What Russia and China took as an insult, the EU accepted as opportunity; opportunity to consolidate their toehold in the Balkans. This will eventually lead to them seizing that strategic trunk of land so crucial to the southern and eastward expansion of the Euroempire.
This incursion seemingly has the tacit approval of the U.S. As President Bush recently commented, “We ought to work with our European allies as the European Union begins to grow, or the defense community hopefully will grow over there, so that they get to carry the load of peacekeeper” (www.cnn.com).
Picking up this theme, Richard Betts, director of War and Peace studies at Colombia University, proposes handing the Kosovo mess over to the EU, involving “a plan for American withdrawal over the course of, say, six months, and a declaration that policing the periphery of Europe is a perfect mission for a European Union currently groping toward an independent ‘defense identity’” (The National Interest, Summer 2001).

======

* GIVEN EXERCISE A
Check each statement against the passage on the EU in the Balkans. Answer yes or no, and quote the words of the passage that decide it: (i) Richard Betts proposes an American withdrawal over about six months. (ii) Russia and China took the development as an opportunity. (iii) President Bush wants the Europeans to avoid carrying the load of peacekeeper.
* GIVEN EXERCISE B
Please edit the stretch of the listing from the line containing "collectors: T. Henkel, R." through the line containing "scientific name: Machaerium robinifolium", replacing "collectors" with "gathered by" and leaving everything else unchanged.

* INPUT RECORDS
======

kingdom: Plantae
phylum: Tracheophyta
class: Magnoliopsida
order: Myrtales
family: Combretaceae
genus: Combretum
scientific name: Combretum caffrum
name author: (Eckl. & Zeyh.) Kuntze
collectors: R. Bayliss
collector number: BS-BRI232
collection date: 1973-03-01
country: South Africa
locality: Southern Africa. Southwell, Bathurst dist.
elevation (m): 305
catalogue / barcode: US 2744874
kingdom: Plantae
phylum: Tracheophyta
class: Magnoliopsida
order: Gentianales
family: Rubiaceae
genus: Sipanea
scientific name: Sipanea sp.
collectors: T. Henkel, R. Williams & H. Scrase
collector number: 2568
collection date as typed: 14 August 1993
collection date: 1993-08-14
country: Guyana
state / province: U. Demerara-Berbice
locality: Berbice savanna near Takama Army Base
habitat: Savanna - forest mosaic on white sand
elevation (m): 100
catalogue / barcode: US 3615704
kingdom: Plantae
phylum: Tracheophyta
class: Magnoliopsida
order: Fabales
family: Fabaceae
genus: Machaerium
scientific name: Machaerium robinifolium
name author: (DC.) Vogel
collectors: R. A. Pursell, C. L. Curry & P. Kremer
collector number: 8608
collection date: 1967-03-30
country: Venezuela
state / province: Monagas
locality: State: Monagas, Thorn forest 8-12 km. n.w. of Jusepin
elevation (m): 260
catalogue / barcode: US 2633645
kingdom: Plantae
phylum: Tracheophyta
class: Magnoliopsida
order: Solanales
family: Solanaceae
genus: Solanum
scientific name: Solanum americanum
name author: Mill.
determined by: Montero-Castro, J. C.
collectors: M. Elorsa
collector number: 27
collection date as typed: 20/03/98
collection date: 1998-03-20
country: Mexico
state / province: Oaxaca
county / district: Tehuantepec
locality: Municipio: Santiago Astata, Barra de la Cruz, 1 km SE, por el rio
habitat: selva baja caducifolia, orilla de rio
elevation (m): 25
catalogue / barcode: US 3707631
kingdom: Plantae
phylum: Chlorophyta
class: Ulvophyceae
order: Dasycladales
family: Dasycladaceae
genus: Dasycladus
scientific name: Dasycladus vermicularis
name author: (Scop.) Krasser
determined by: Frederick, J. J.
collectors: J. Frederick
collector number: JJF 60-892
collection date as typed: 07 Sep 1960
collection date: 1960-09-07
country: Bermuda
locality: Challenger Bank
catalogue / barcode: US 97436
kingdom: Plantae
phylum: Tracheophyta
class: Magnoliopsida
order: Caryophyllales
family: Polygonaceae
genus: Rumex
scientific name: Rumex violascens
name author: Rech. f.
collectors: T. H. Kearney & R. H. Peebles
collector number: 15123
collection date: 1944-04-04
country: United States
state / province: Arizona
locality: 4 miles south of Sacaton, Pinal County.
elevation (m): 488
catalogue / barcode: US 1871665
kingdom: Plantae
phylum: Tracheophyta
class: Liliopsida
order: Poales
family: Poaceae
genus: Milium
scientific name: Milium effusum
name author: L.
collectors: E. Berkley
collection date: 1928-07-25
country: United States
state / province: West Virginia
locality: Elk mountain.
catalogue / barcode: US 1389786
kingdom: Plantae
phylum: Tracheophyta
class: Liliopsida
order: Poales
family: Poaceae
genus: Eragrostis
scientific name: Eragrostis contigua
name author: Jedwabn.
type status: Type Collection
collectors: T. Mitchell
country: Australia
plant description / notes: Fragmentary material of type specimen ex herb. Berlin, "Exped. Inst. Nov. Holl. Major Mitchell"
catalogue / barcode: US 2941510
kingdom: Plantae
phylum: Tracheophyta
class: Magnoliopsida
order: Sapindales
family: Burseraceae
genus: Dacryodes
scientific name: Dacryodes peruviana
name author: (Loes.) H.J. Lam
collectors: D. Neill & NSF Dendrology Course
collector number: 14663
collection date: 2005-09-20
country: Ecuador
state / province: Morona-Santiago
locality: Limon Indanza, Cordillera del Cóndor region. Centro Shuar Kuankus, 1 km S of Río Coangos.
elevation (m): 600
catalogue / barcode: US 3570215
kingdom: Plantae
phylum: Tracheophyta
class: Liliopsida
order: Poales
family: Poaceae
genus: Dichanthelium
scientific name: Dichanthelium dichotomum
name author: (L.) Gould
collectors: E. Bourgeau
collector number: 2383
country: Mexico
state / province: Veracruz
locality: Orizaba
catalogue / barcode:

======

* WRITTEN RESPONSE A
(i) Yes: "a plan for American withdrawal over the course of, say, six months"
(ii) No: "What Russia and China took as an insult, the EU accepted as opportunity"
(iii) No: "so that they get to carry the load of peacekeeper"

* WRITTEN RESPONSE B
gathered by: T. Henkel, R. Williams & H. Scrase
collector number: 2568
collection date as typed: 14 August 1993
collection date: 1993-08-14
country: Guyana
state / province: U. Demerara-Berbice
locality: Berbice savanna near Takama Army Base
habitat: Savanna - forest mosaic on white sand
elevation (m): 100
catalogue / barcode: US 3615704
kingdom: Plantae
phylum: Tracheophyta
class: Magnoliopsida
order: Fabales
family: Fabaceae
genus: Machaerium
scientific name: Machaerium robinifolium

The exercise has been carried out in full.